# [Selected excerpt]
19.1.05: Train Drivers Oppose Road Scheme

TSLM's fight against the Heysham M6 Link Road, and for non-damaging transport solutions, was featured in the train drivers' national magazine Locomotive in December. In the article, the train drivers' union ASLEF supports the national broad-based campaign to get freight onto rail and claims that one freight train can remove 50 HGV lorry journeys from our roads.
It agrees with TSLM that the rail link to Heysham Port should be improved to get freight onto rail and off our roads:

Train drivers oppose road scheme
(The Locomotive Journal December 2005)

A Lancaster and Morecambe based group, which includes ASLEF members, is campaigning against the construction of the multi-million pound Heysham-M6 Link Road, which is designed to link Lancaster and Morecambe and to aid the growth of the port of Heysham.

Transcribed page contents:
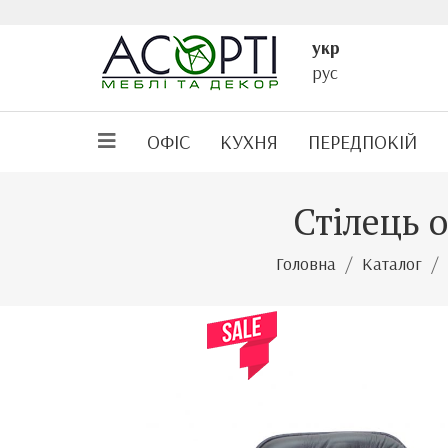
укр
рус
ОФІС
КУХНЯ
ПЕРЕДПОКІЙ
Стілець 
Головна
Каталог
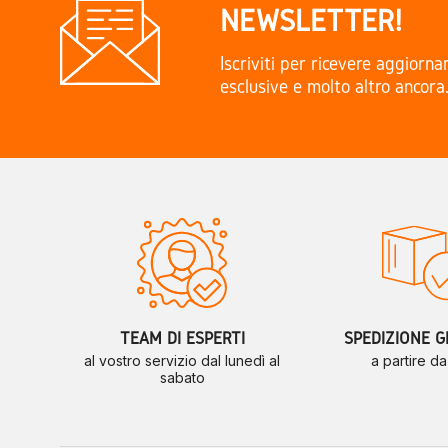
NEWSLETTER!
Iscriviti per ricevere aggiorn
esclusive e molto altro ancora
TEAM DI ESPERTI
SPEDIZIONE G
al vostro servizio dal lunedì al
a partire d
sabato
...
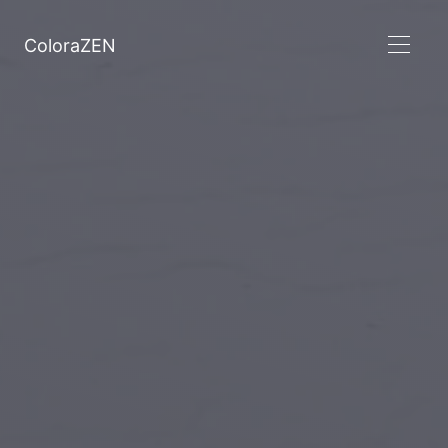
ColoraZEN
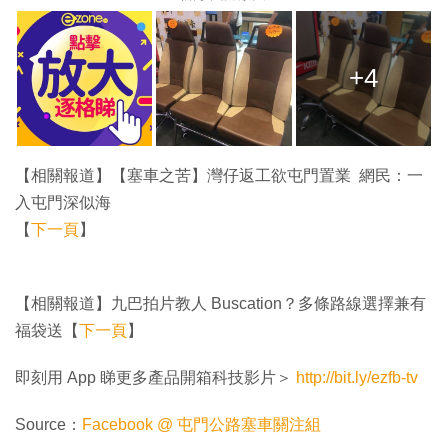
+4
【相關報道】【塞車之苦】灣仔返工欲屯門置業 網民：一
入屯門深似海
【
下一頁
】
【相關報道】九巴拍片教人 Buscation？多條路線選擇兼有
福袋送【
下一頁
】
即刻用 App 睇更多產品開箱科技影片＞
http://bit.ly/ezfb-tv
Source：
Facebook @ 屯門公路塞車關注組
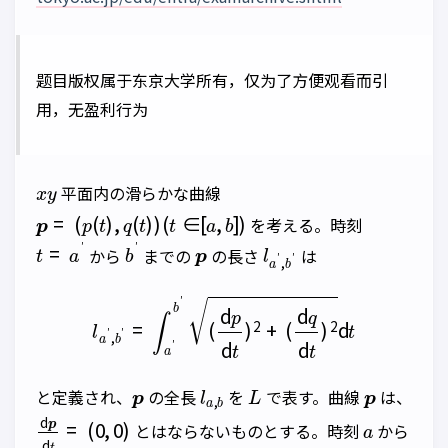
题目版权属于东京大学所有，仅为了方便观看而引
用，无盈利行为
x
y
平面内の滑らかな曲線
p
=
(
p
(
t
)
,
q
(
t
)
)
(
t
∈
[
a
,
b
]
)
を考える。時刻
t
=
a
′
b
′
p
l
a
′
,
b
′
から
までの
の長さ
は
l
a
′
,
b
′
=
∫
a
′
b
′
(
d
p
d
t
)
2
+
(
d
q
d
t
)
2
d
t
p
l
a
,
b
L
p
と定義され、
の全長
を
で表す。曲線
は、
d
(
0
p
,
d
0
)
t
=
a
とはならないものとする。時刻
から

# [Exercise 1]
State whether each statement agrees with the item on the Heysham M6 Link Road, answering yes or no and quoting the deciding words: (a) TSLM's campaign was featured in Locomotive in December; (b) ASLEF claims that one freight train can remove 100 HGV lorry journeys from the roads; (c) the Lancaster and Morecambe group campaigning against the road includes ASLEF members.
# [Exercise 2]
From the item on the Heysham M6 Link Road, copy everything from "It agrees with" down to "port of Heysham.".

# [Exercise solution 1]
(a) Yes: "was featured in the train drivers' national magazine Locomotive in December"
(b) No: "one freight train can remove 50 HGV lorry journeys from our roads"
(c) Yes: "which includes ASLEF members"

# [Exercise solution 2]
It agrees with TSLM that the rail link to Heysham Port should be improved to get freight onto rail and off our roads:

Train drivers oppose road scheme
(The Locomotive Journal December 2005)

A Lancaster and Morecambe based group, which includes ASLEF members, is campaigning against the construction of the multi-million pound Heysham-M6 Link Road, which is designed to link Lancaster and Morecambe and to aid the growth of the port of Heysham.